_TEXT PASSAGE_:

----------------------------------------

1. A railroad company, in aid of which Congress granted land,
entered, September, 1876, into a contract with the United States to
transport for four years the mails over its road at a price which
conformed to the statute then in force. It received from the
Postmaster General due notice of his orders, reducing the rates of
compensation, pursuant to the Act of July 12, 1876, c. 179, 19
Stat. 78, and the Act of July 17, 1878, c. 269, 20
id.
140. The company protested against the order, but performed the
stipulated service.
Held that it is entitled to recover
the contract price therefor.
2. Those acts apply only to contracts thereafter made, or to
such as did not require the performance of the service for a
specific period.
The Chicago and Northwestern Railway Company owns and operates
lines of railroad of which parts were constructed by companies
which severally received from the United States, to aid in their
construction, grants of public lands, to which was attached this
condition:
"The United States mail shall be transported over such roads,
under the direction of the Post Office Department, at such price as
Congress may by law direct,
provided that until such price
is fixed by law, the Postmaster General shall have the power to
determine the same."
Act of May 15, 1856, c. 28, 11 Stat. 9; Act of June 3, 1856, c.
42,
id. 18.
In September, 1875, the company entered into three contracts in
writing with the United States, acting by the Postmaster
Page 104 U. S. 681
General, each for conveying the mail on a certain route numbered
and described therein over a part of its line for four years from
July 1, 1875, at a fixed price per annum, being at the rate of a
specified sum per mile. These contracts are in the usual form
prescribed by the department, and specify the services to be
performed, among other things requiring the company to convey, free
of charge, all mailbags and post office blanks, and all accredited
agents of the department free of charge, and to collect from
postmasters on the route quarterly balances due from them to the
government and account for the same, and stipulate for the payment
of fines to be imposed upon the company for certain defaults. The
ninth clause of each is as follows:
"That the Postmaster General may discontinue or curtail the
service, in whole or in part, whenever the public interests in his
judgment shall require such discontinuance or curtailment for any
cause, he allowing, as a full indemnity to the contractor, one
month's extra pay on the amount of service dispensed with and a
pro rata compensation for the amount of service retained
and continued."
These contracts were made by the Postmaster General under the
authority of the following sections of the Revised Statutes:
"SEC. 3942. The Postmaster General may enter into contracts for
carrying the mail, with railway companies, without advertising for
bids therefor."
"SEC. 3946. No contract for carrying the mail shall be made for
a longer term than four years, and no contract for carrying the
mail on the sea shall be made for a longer term than two
years."
The prices agreed to be paid were in conformity to the
provisions of sec. 1 of the Act of March 3, 1873, c. 231, 17 Stat.
558, being sec. 4002 of the Revised Statutes.

----------------------------------------

_ACTIVITIES_:
[a] For each statement, say whether it agrees with the mail contract case text, answering yes or no and quoting the words of the text that decide it: (i) Each of the company's contracts covered mail service for four years. (ii) Section 3946 allows a contract for carrying the mail on the sea to run for up to four years. (iii) After protesting the order, the company stopped performing the service.
[b] Put the lines of the rows into a numbered list. Start at the beginning of the rows and continue through the line that contains "Reading right to", including both ends. Leave out blank lines and the pictures.

_Stored items from a collection_:
----------------------------------------

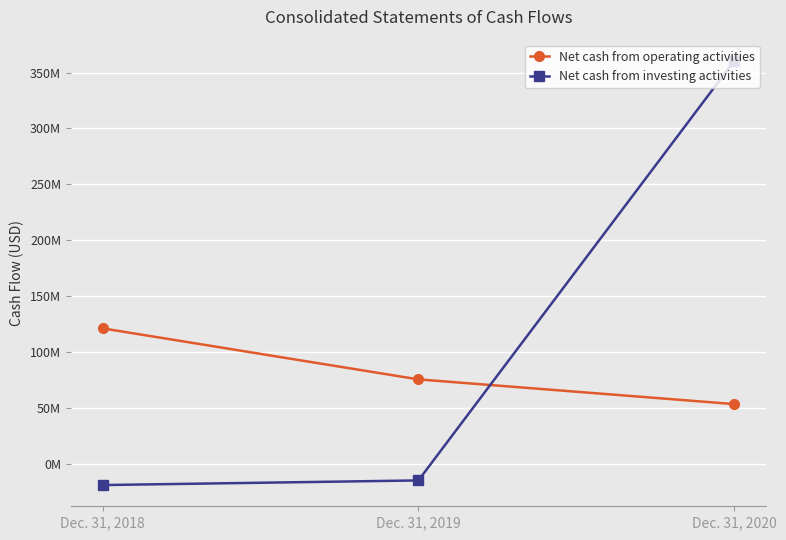

What is the sum of the Net cash from operating activities values at Dec. 31, 2018 and Dec. 31, 2020?

174380000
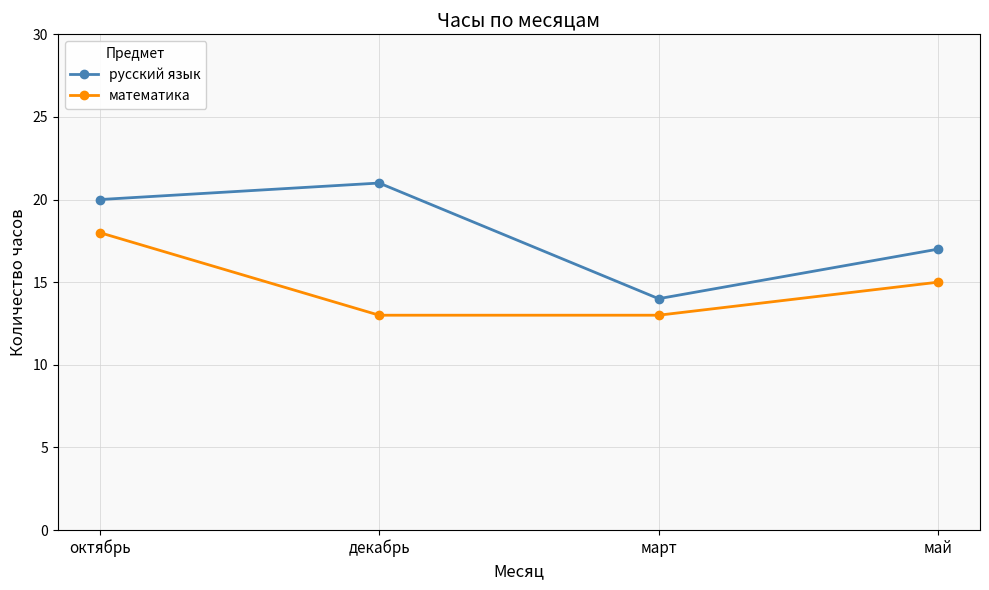

Where is the first local minimum for русский язык?

март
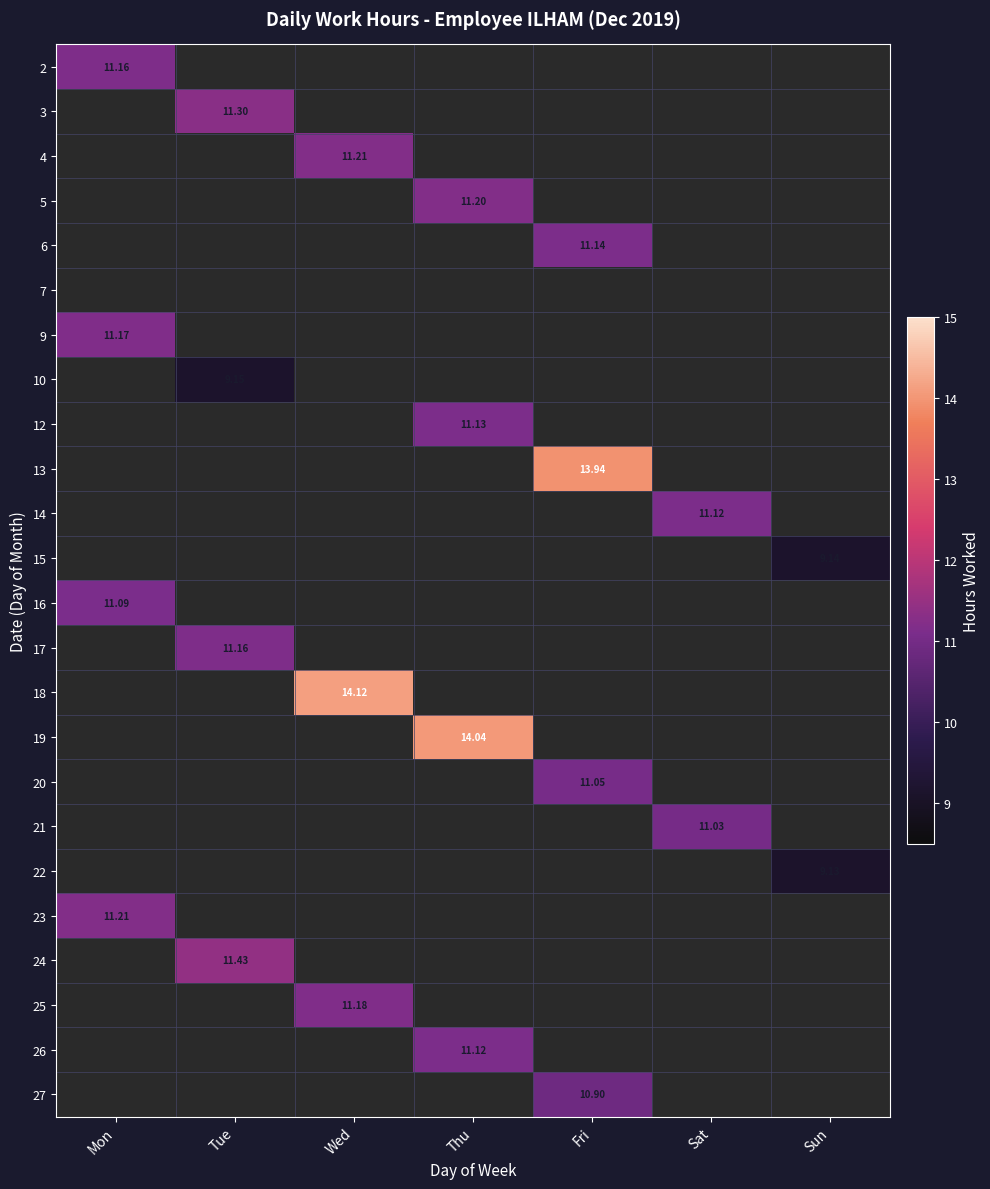

List the series in order of their peak value, lowest first.

7, 22, 15, 10, 27, 21, 20, 16, 14, 26, 12, 6, 2, 17, 9, 25, 5, 4, 23, 3, 24, 13, 19, 18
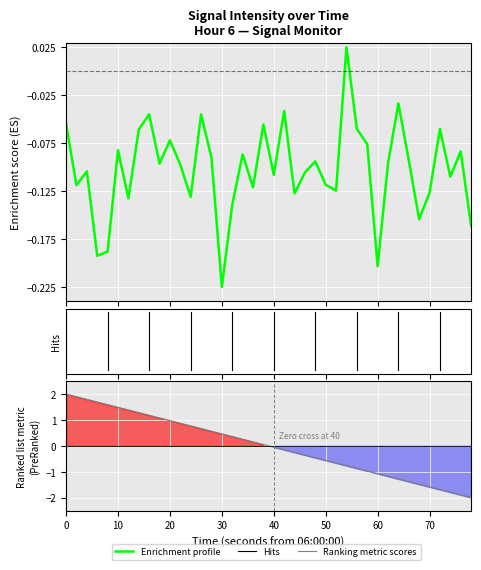

How many interior local peaks (higher than both neighbors) does the data have?

13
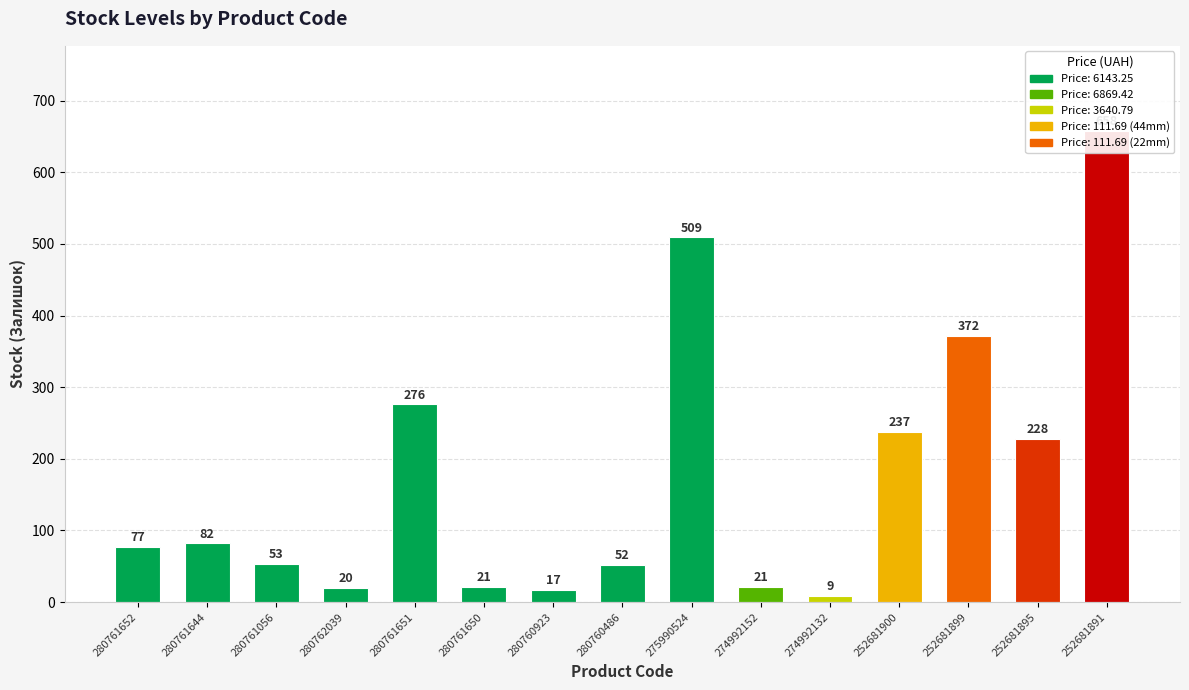

Rank the categories by value from lowest to highest.

274992132, 280760923, 280762039, 280761650, 274992152, 280760486, 280761056, 280761652, 280761644, 252681895, 252681900, 280761651, 252681899, 275990524, 252681891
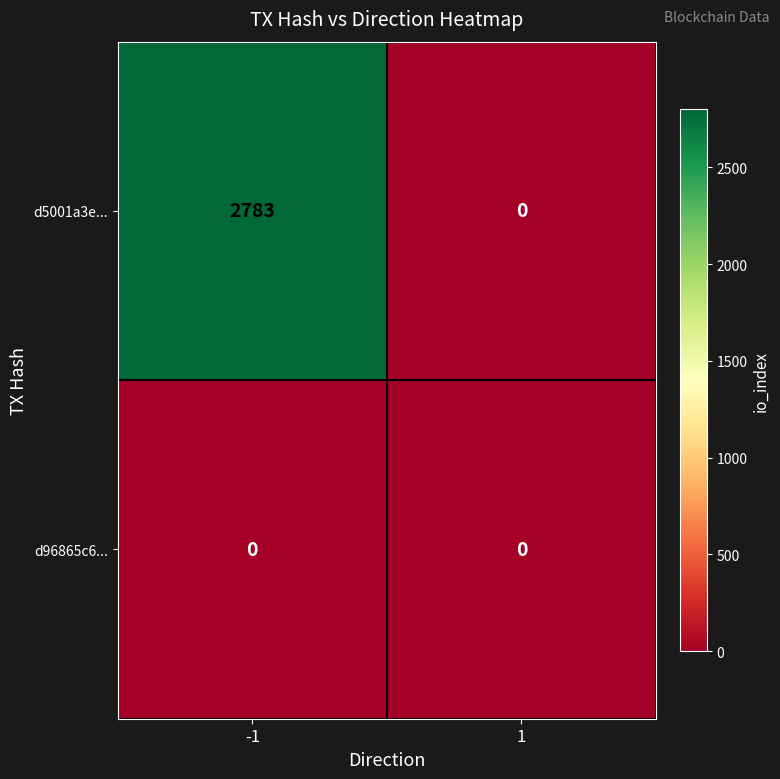

Reading right to left, what are all the values shown in this chart?

d5001a3e...: 0	2783
d96865c6...: 0	0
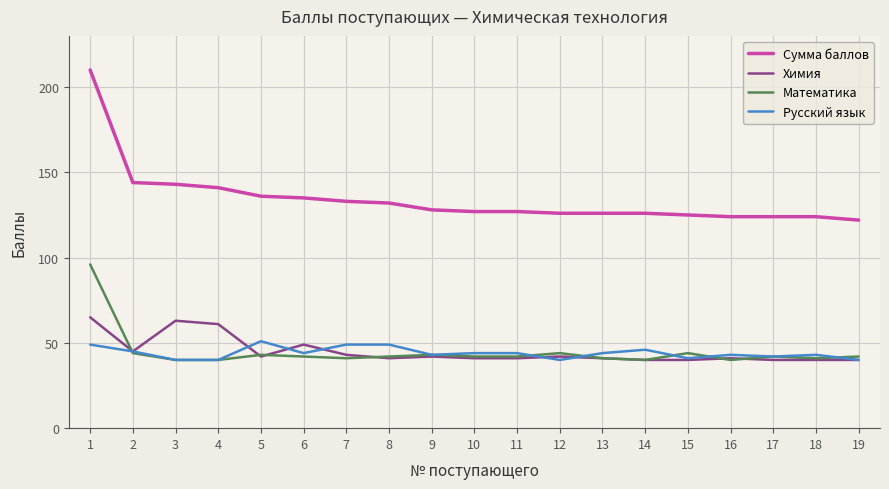

True or false: Математика has a value of 60 at 7.

False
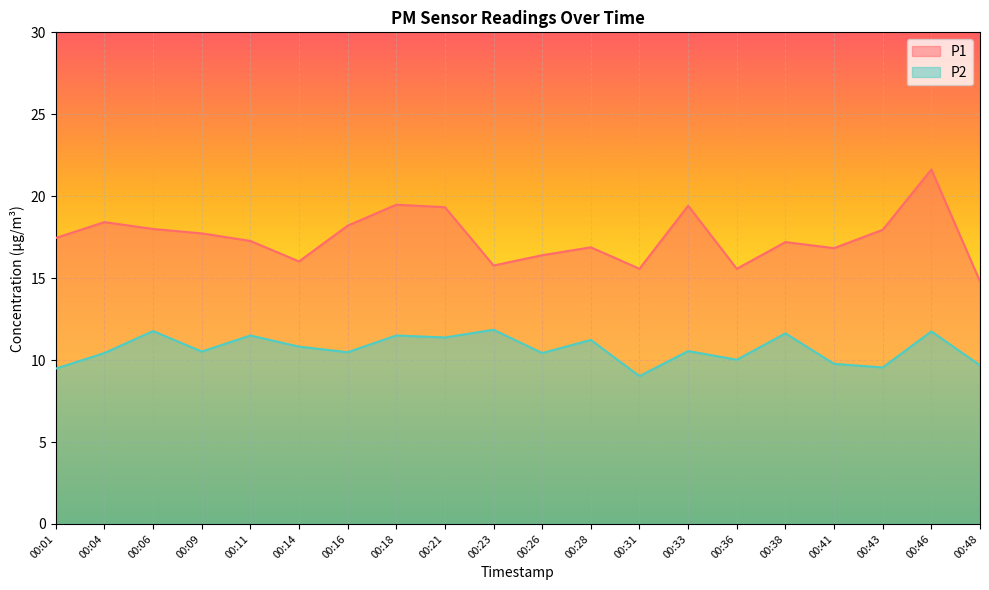

What is the sum of all P2 values?

213.4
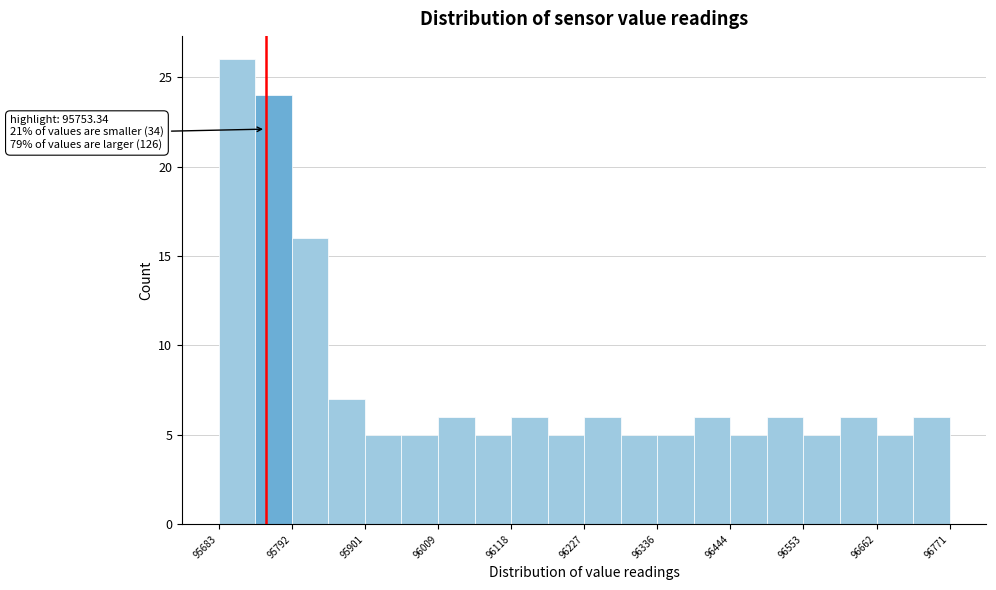

Read against the x-axis, roughly where is the centre of the tallest bar?

95720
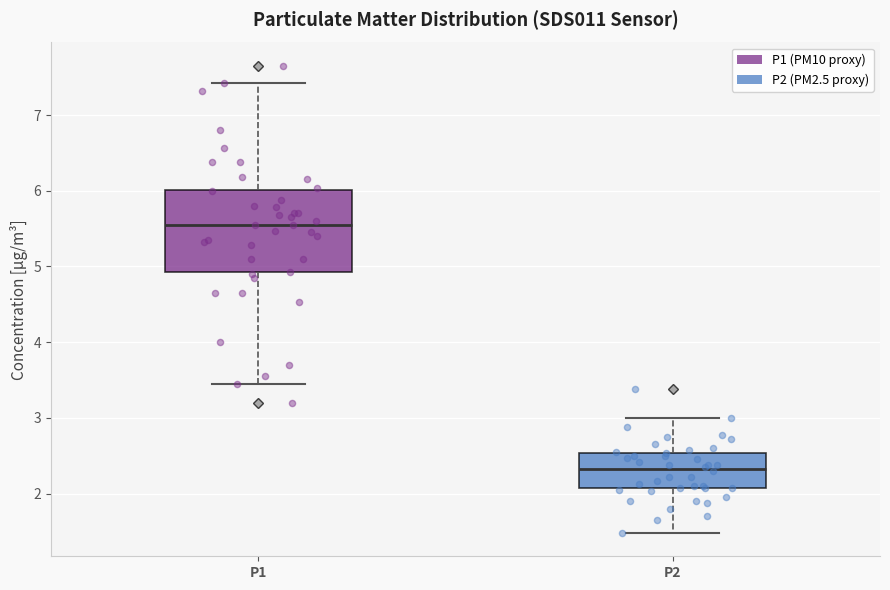

Comparing the boxes themselves (not the whiskers), which one is the tallest?

P1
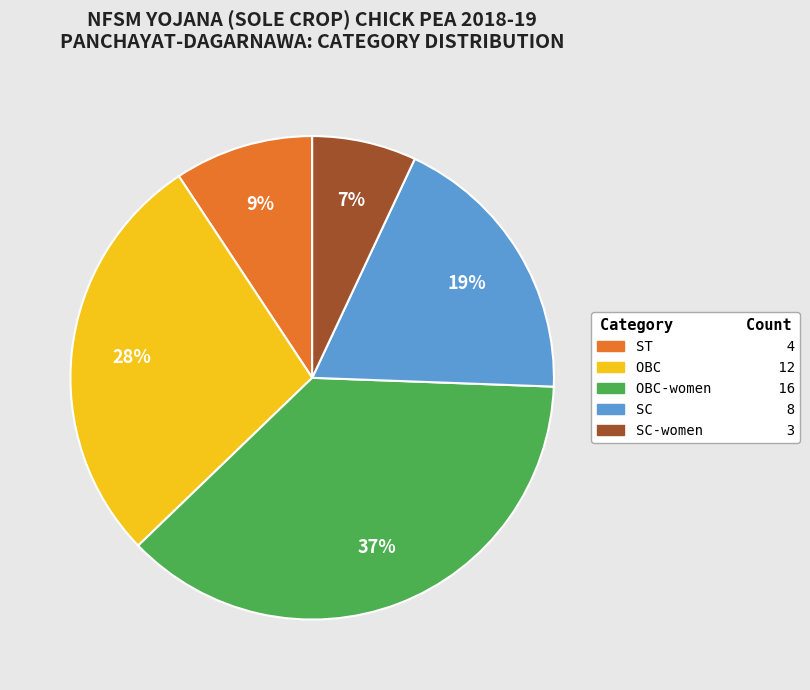

To the nearest percent, what is the difference between the largest and smallest slice percentages?

30%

----------------------------------------

_ANSWER SECTION_:
[a]
(i) Yes: "for four years from July 1, 1875"
(ii) No: "no contract for carrying the mail on the sea shall be made for a longer term than two years"
(iii) No: "The company protested against the order, but performed the stipulated service."

[b]
1. What is the sum of the Net cash from operating activities values at Dec. 31, 2018 and Dec. 31, 2020?
2. 174380000
3. Where is the first local minimum for русский язык?
4. март
5. List the series in order of their peak value, lowest first.
6. 7, 22, 15, 10, 27, 21, 20, 16, 14, 26, 12, 6, 2, 17, 9, 25, 5, 4, 23, 3, 24, 13, 19, 18
7. How many interior local peaks (higher than both neighbors) does the data have?
8. 13
9. Rank the categories by value from lowest to highest.
10. 274992132, 280760923, 280762039, 280761650, 274992152, 280760486, 280761056, 280761652, 280761644, 252681895, 252681900, 280761651, 252681899, 275990524, 252681891
11. Reading right to left, what are all the values shown in this chart?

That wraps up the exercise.